● **Problem requirements**:
Every entry must come back exactly as it was given.

● **Data for analysis**:
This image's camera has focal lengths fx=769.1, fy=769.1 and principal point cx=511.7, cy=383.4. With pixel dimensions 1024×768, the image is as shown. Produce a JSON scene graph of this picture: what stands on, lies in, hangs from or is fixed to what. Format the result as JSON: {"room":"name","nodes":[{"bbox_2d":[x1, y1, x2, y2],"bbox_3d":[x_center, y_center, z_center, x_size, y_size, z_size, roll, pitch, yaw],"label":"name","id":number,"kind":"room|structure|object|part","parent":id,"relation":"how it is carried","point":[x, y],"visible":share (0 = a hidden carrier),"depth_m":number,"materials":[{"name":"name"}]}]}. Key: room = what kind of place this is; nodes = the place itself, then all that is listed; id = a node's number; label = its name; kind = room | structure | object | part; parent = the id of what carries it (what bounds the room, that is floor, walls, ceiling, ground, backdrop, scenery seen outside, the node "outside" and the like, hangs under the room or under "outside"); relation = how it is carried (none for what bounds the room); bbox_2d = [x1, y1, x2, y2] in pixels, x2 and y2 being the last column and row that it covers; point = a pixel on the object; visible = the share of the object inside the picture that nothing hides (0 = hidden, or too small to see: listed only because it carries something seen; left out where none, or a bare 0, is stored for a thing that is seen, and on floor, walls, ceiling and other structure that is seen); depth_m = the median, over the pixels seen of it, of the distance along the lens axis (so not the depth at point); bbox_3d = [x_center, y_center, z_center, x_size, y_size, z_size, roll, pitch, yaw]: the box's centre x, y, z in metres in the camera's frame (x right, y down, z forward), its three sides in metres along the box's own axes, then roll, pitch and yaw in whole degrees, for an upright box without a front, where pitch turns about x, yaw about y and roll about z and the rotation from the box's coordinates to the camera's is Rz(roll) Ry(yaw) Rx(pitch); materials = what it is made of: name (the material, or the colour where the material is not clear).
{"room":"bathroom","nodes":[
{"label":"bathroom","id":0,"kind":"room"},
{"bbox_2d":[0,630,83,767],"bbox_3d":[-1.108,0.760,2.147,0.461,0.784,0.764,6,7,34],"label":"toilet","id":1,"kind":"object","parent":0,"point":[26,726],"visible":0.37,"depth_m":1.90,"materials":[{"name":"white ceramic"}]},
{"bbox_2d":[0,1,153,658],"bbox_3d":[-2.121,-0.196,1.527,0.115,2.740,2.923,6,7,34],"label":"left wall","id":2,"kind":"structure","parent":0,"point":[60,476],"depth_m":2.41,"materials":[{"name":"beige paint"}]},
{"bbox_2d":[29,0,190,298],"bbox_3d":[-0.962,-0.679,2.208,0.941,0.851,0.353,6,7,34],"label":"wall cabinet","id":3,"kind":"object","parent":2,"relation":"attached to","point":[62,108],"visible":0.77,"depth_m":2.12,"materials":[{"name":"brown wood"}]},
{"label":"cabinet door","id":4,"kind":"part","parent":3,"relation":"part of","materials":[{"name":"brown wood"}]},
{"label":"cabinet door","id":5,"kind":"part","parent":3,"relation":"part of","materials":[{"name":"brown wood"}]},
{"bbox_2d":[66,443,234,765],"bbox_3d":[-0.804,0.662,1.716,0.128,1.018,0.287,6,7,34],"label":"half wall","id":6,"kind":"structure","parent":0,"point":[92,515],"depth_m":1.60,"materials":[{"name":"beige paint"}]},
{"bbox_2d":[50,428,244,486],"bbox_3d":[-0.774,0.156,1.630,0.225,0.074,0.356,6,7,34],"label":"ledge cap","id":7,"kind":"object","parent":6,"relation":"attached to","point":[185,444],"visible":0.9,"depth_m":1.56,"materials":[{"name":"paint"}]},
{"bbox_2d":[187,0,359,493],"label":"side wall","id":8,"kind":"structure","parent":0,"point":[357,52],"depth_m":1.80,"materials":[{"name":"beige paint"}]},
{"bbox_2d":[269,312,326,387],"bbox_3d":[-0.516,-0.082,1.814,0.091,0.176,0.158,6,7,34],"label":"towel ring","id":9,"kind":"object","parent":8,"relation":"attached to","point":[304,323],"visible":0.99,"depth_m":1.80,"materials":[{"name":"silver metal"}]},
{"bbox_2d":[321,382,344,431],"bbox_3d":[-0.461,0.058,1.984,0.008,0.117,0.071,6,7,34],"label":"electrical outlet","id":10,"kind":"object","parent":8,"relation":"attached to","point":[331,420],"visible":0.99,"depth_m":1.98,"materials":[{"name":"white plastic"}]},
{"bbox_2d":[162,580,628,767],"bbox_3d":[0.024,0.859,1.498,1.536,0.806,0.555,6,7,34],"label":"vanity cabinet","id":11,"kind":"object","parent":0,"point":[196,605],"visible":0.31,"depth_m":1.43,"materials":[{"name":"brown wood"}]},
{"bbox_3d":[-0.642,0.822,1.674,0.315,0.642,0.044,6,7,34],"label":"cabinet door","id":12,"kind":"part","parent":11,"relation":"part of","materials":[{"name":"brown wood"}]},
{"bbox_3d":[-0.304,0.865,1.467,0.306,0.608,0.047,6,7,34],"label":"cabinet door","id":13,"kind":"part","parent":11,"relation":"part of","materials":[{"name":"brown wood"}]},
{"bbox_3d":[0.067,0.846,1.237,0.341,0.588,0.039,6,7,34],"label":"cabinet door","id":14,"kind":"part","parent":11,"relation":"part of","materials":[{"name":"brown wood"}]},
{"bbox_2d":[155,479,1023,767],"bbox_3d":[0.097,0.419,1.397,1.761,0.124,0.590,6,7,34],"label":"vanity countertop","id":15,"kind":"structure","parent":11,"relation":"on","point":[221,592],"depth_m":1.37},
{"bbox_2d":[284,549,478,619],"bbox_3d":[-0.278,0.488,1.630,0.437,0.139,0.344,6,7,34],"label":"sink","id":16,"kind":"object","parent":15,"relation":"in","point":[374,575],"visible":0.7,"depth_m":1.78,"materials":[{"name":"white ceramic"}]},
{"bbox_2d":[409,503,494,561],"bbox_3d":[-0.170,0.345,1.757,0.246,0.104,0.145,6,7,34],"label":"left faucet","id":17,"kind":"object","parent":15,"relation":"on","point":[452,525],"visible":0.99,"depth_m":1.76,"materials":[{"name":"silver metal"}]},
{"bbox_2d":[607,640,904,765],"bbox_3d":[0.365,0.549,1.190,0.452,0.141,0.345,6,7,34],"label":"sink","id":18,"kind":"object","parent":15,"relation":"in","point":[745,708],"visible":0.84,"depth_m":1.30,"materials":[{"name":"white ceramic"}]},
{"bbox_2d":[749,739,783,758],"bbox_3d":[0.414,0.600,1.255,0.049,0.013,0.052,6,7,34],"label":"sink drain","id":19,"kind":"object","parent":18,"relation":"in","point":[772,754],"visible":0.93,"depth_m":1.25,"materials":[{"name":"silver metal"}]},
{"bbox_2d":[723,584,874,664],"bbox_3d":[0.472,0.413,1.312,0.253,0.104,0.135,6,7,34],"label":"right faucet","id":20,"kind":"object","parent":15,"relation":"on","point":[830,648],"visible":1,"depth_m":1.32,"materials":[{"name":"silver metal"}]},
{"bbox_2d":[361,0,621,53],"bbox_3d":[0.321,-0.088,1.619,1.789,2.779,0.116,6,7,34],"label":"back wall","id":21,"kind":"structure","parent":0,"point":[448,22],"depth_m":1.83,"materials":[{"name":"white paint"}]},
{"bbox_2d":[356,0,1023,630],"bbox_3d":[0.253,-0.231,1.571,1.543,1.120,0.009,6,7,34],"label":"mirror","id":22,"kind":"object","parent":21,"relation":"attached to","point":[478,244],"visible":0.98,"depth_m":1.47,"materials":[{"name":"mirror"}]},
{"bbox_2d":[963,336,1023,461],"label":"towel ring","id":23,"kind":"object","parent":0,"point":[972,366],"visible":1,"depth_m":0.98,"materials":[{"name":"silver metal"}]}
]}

● **Solution to this exercise**:
This image's camera has focal lengths fx=769.1, fy=769.1 and principal point cx=511.7, cy=383.4. With pixel dimensions 1024×768, the image is as shown. Produce a JSON scene graph of this picture: what stands on, lies in, hangs from or is fixed to what. Format the result as JSON: {"room":"name","nodes":[{"bbox_2d":[x1, y1, x2, y2],"bbox_3d":[x_center, y_center, z_center, x_size, y_size, z_size, roll, pitch, yaw],"label":"name","id":number,"kind":"room|structure|object|part","parent":id,"relation":"how it is carried","point":[x, y],"visible":share (0 = a hidden carrier),"depth_m":number,"materials":[{"name":"name"}]}]}. Key: room = what kind of place this is; nodes = the place itself, then all that is listed; id = a node's number; label = its name; kind = room | structure | object | part; parent = the id of what carries it (what bounds the room, that is floor, walls, ceiling, ground, backdrop, scenery seen outside, the node "outside" and the like, hangs under the room or under "outside"); relation = how it is carried (none for what bounds the room); bbox_2d = [x1, y1, x2, y2] in pixels, x2 and y2 being the last column and row that it covers; point = a pixel on the object; visible = the share of the object inside the picture that nothing hides (0 = hidden, or too small to see: listed only because it carries something seen; left out where none, or a bare 0, is stored for a thing that is seen, and on floor, walls, ceiling and other structure that is seen); depth_m = the median, over the pixels seen of it, of the distance along the lens axis (so not the depth at point); bbox_3d = [x_center, y_center, z_center, x_size, y_size, z_size, roll, pitch, yaw]: the box's centre x, y, z in metres in the camera's frame (x right, y down, z forward), its three sides in metres along the box's own axes, then roll, pitch and yaw in whole degrees, for an upright box without a front, where pitch turns about x, yaw about y and roll about z and the rotation from the box's coordinates to the camera's is Rz(roll) Ry(yaw) Rx(pitch); materials = what it is made of: name (the material, or the colour where the material is not clear).
{"room":"bathroom","nodes":[
{"label":"bathroom","id":0,"kind":"room"},
{"bbox_2d":[0,630,83,767],"bbox_3d":[-1.108,0.760,2.147,0.461,0.784,0.764,6,7,34],"label":"toilet","id":1,"kind":"object","parent":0,"point":[26,726],"visible":0.37,"depth_m":1.90,"materials":[{"name":"white ceramic"}]},
{"bbox_2d":[0,1,153,658],"bbox_3d":[-2.121,-0.196,1.527,0.115,2.740,2.923,6,7,34],"label":"left wall","id":2,"kind":"structure","parent":0,"point":[60,476],"depth_m":2.41,"materials":[{"name":"beige paint"}]},
{"bbox_2d":[29,0,190,298],"bbox_3d":[-0.962,-0.679,2.208,0.941,0.851,0.353,6,7,34],"label":"wall cabinet","id":3,"kind":"object","parent":2,"relation":"attached to","point":[62,108],"visible":0.77,"depth_m":2.12,"materials":[{"name":"brown wood"}]},
{"label":"cabinet door","id":4,"kind":"part","parent":3,"relation":"part of","materials":[{"name":"brown wood"}]},
{"label":"cabinet door","id":5,"kind":"part","parent":3,"relation":"part of","materials":[{"name":"brown wood"}]},
{"bbox_2d":[66,443,234,765],"bbox_3d":[-0.804,0.662,1.716,0.128,1.018,0.287,6,7,34],"label":"half wall","id":6,"kind":"structure","parent":0,"point":[92,515],"depth_m":1.60,"materials":[{"name":"beige paint"}]},
{"bbox_2d":[50,428,244,486],"bbox_3d":[-0.774,0.156,1.630,0.225,0.074,0.356,6,7,34],"label":"ledge cap","id":7,"kind":"object","parent":6,"relation":"attached to","point":[185,444],"visible":0.9,"depth_m":1.56,"materials":[{"name":"paint"}]},
{"bbox_2d":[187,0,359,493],"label":"side wall","id":8,"kind":"structure","parent":0,"point":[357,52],"depth_m":1.80,"materials":[{"name":"beige paint"}]},
{"bbox_2d":[269,312,326,387],"bbox_3d":[-0.516,-0.082,1.814,0.091,0.176,0.158,6,7,34],"label":"towel ring","id":9,"kind":"object","parent":8,"relation":"attached to","point":[304,323],"visible":0.99,"depth_m":1.80,"materials":[{"name":"silver metal"}]},
{"bbox_2d":[321,382,344,431],"bbox_3d":[-0.461,0.058,1.984,0.008,0.117,0.071,6,7,34],"label":"electrical outlet","id":10,"kind":"object","parent":8,"relation":"attached to","point":[331,420],"visible":0.99,"depth_m":1.98,"materials":[{"name":"white plastic"}]},
{"bbox_2d":[162,580,628,767],"bbox_3d":[0.024,0.859,1.498,1.536,0.806,0.555,6,7,34],"label":"vanity cabinet","id":11,"kind":"object","parent":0,"point":[196,605],"visible":0.31,"depth_m":1.43,"materials":[{"name":"brown wood"}]},
{"bbox_3d":[-0.642,0.822,1.674,0.315,0.642,0.044,6,7,34],"label":"cabinet door","id":12,"kind":"part","parent":11,"relation":"part of","materials":[{"name":"brown wood"}]},
{"bbox_3d":[-0.304,0.865,1.467,0.306,0.608,0.047,6,7,34],"label":"cabinet door","id":13,"kind":"part","parent":11,"relation":"part of","materials":[{"name":"brown wood"}]},
{"bbox_3d":[0.067,0.846,1.237,0.341,0.588,0.039,6,7,34],"label":"cabinet door","id":14,"kind":"part","parent":11,"relation":"part of","materials":[{"name":"brown wood"}]},
{"bbox_2d":[155,479,1023,767],"bbox_3d":[0.097,0.419,1.397,1.761,0.124,0.590,6,7,34],"label":"vanity countertop","id":15,"kind":"structure","parent":11,"relation":"on","point":[221,592],"depth_m":1.37},
{"bbox_2d":[284,549,478,619],"bbox_3d":[-0.278,0.488,1.630,0.437,0.139,0.344,6,7,34],"label":"sink","id":16,"kind":"object","parent":15,"relation":"in","point":[374,575],"visible":0.7,"depth_m":1.78,"materials":[{"name":"white ceramic"}]},
{"bbox_2d":[409,503,494,561],"bbox_3d":[-0.170,0.345,1.757,0.246,0.104,0.145,6,7,34],"label":"left faucet","id":17,"kind":"object","parent":15,"relation":"on","point":[452,525],"visible":0.99,"depth_m":1.76,"materials":[{"name":"silver metal"}]},
{"bbox_2d":[607,640,904,765],"bbox_3d":[0.365,0.549,1.190,0.452,0.141,0.345,6,7,34],"label":"sink","id":18,"kind":"object","parent":15,"relation":"in","point":[745,708],"visible":0.84,"depth_m":1.30,"materials":[{"name":"white ceramic"}]},
{"bbox_2d":[749,739,783,758],"bbox_3d":[0.414,0.600,1.255,0.049,0.013,0.052,6,7,34],"label":"sink drain","id":19,"kind":"object","parent":18,"relation":"in","point":[772,754],"visible":0.93,"depth_m":1.25,"materials":[{"name":"silver metal"}]},
{"bbox_2d":[723,584,874,664],"bbox_3d":[0.472,0.413,1.312,0.253,0.104,0.135,6,7,34],"label":"right faucet","id":20,"kind":"object","parent":15,"relation":"on","point":[830,648],"visible":1,"depth_m":1.32,"materials":[{"name":"silver metal"}]},
{"bbox_2d":[361,0,621,53],"bbox_3d":[0.321,-0.088,1.619,1.789,2.779,0.116,6,7,34],"label":"back wall","id":21,"kind":"structure","parent":0,"point":[448,22],"depth_m":1.83,"materials":[{"name":"white paint"}]},
{"bbox_2d":[356,0,1023,630],"bbox_3d":[0.253,-0.231,1.571,1.543,1.120,0.009,6,7,34],"label":"mirror","id":22,"kind":"object","parent":21,"relation":"attached to","point":[478,244],"visible":0.98,"depth_m":1.47,"materials":[{"name":"mirror"}]},
{"bbox_2d":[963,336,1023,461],"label":"towel ring","id":23,"kind":"object","parent":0,"point":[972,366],"visible":1,"depth_m":0.98,"materials":[{"name":"silver metal"}]}
]}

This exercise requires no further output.